Lightflus provide Typescript API for all developers whose Runtime is implemented by Rust and powered by*(https://github.com/denoland/deno*) (A JS runtime, backed by V8 engine). However, for the purpose of performance, we turn to use Deno as an embedded module, not a runtime container. It makes Lightflus much different from most JavaScript Runtime like NodeJS.

To help you to write correct Lightflus code, it’s necessary for you to understand how Lightflus runtime works at first.

UNDERSTAND DATAFLOW OPERATOR CONTEXT

The context of a dataflow operator (like map, flatMap, etc) in Lightflus is consist of several components, like image below:

https://whimsical.com/dataflow-operator-context-R5zUSyEuTK8Lksf6Hf68UR

Each operator will has one or more v8 instances (or the runtime context of a JavaScript function). Every instance contains only one function’s context. It means if we define types or functions outside this function, it may not work normally.

Examples

Let’s see three examples to make this concept more clear.

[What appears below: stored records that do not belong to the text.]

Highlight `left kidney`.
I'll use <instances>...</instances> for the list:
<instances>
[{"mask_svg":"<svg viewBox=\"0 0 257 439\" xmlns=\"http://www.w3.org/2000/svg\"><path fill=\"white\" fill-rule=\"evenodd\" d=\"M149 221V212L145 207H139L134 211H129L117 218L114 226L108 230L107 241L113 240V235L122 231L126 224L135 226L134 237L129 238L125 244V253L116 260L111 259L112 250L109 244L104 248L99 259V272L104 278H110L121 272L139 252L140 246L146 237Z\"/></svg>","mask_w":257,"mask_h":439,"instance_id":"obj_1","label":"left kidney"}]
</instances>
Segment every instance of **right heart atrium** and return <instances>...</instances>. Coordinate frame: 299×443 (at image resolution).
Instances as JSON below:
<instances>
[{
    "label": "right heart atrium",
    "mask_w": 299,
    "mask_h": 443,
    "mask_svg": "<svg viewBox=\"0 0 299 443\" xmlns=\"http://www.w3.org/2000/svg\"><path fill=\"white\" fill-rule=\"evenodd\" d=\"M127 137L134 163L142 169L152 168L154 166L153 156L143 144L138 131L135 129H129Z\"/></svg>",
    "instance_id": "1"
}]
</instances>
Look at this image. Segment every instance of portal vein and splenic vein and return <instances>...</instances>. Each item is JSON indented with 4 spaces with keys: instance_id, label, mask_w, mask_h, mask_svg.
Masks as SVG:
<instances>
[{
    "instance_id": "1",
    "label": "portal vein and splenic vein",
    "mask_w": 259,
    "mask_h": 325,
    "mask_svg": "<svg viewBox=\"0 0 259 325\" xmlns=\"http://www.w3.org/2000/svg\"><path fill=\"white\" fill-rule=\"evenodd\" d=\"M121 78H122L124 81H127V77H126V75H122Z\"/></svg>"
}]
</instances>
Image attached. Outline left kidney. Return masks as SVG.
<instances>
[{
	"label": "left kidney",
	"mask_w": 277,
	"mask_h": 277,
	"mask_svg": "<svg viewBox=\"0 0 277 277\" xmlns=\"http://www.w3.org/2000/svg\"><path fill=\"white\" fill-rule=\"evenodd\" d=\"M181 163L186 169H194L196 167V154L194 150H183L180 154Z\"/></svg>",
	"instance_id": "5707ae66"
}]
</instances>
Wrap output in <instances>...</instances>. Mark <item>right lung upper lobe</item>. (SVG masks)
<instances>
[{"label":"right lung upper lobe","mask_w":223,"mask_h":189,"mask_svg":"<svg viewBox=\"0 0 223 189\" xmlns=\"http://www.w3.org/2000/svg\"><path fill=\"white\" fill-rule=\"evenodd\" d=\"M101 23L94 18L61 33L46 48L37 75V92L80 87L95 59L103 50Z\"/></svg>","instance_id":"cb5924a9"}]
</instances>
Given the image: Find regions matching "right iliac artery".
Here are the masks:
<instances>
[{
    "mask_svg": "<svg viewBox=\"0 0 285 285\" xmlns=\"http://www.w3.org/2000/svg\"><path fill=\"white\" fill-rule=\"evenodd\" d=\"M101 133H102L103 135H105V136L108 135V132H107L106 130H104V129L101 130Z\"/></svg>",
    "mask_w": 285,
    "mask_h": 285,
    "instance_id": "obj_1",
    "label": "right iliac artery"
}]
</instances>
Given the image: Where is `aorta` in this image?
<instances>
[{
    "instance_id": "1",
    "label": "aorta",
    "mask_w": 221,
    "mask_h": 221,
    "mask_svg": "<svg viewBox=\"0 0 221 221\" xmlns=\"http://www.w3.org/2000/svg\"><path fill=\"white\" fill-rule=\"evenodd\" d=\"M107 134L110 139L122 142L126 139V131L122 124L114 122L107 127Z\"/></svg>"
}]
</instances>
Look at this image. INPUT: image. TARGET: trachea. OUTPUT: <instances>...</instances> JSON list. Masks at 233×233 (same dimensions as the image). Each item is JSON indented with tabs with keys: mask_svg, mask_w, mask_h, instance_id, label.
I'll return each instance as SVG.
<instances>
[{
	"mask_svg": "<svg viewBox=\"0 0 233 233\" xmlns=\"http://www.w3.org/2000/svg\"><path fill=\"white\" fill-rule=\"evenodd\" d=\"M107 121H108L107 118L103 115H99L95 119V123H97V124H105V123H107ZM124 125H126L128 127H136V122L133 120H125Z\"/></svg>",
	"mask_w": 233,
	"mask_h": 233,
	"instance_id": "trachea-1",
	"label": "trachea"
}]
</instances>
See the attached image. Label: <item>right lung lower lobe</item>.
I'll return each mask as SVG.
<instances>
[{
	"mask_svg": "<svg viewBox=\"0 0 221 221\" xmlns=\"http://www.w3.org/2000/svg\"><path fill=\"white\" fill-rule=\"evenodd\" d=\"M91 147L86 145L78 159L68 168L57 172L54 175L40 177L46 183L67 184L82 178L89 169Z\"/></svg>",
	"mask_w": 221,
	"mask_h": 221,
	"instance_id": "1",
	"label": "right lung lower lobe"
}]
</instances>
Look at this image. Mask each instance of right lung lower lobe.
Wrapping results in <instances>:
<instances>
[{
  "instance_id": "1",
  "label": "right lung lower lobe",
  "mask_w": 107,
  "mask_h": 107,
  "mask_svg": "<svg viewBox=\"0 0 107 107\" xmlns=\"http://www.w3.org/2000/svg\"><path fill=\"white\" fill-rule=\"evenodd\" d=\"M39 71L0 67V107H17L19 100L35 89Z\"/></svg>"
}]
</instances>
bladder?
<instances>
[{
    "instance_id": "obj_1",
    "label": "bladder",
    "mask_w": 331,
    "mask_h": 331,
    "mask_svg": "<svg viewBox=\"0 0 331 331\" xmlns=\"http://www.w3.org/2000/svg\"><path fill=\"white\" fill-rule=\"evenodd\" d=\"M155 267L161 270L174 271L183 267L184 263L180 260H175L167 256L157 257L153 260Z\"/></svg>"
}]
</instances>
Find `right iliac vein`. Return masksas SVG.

  1. Such code works normally:
// let dataflow: Dataflow<string> = ...

let sink = Redis.new<{ t0: number, t1: string }>()
    .host("localhost")
    .keyExtractor((v) => v.t1)
    .valueExtractor((v) => v.t0.toString());

dataflow.map(value=> value.split(" ").map(v => {
		// define object here is legal
    return { t0: 1, t1: v };
}))
// and this object will sink to redis
.sink(sink)
.execute();
  1. And such code works too:
// let dataflow: Dataflow<string> = ...

// define interface here. 
// Because interface no need to intialize, it will be recogonized as object
interface Data {
	t0: number;
	t1: string;
}

// use interface as sink objective data structure
let sink = Redis.new<Data>()
    .host("localhost")
    .keyExtractor((v) => v.t1)
    .valueExtractor((v) => v.t0.toString());

dataflow.map(value=> value.split(" ").map(v => {
    return { t0: 1, t1: v };
}))
// and interface Data will sink to redis
.sink(sink)
.execute();
  1. However, circumstance below will be out of your expectation:
// let dataflow: Dataflow<string> = ...

// define a class here
class Data {
	t0: number;
	t1: string;
}

// use class as sink objective data structure
let sink = Redis.new<Data>()
    .host("localhost")
    .keyExtractor((v) => v.t1)
    .valueExtractor((v) => v.t0.toString());

// but this code will not work as your expectation
dataflow.map(value=> value.split(" ").map(v => {
		// It looks like natural here, but it not works
		let data = new Data();
		data.t0 = 1;
		data.t1 = v;
    return data;
}))
// data never sink to redis
.sink(sink)
.execute();

// Then we rewrite the code to make it right
dataflow.map(value=> value.split(" ").map(v => {
		// we define the data here, 
		// so the class Data will be wrapped in the context of operator
		class Data {
			t0: number;
			t1: string;
		}
		
		let data = new Data();
		data.t0 = 1;
		data.t1 = v;
    return data;
}))
// data will sink to redis as you wish
.sink(sink)
.execute();

because the class Data is not contained in the context of map operator’s process function, the v8 instance initialized by Lightflus fails to link the class Data while compiling.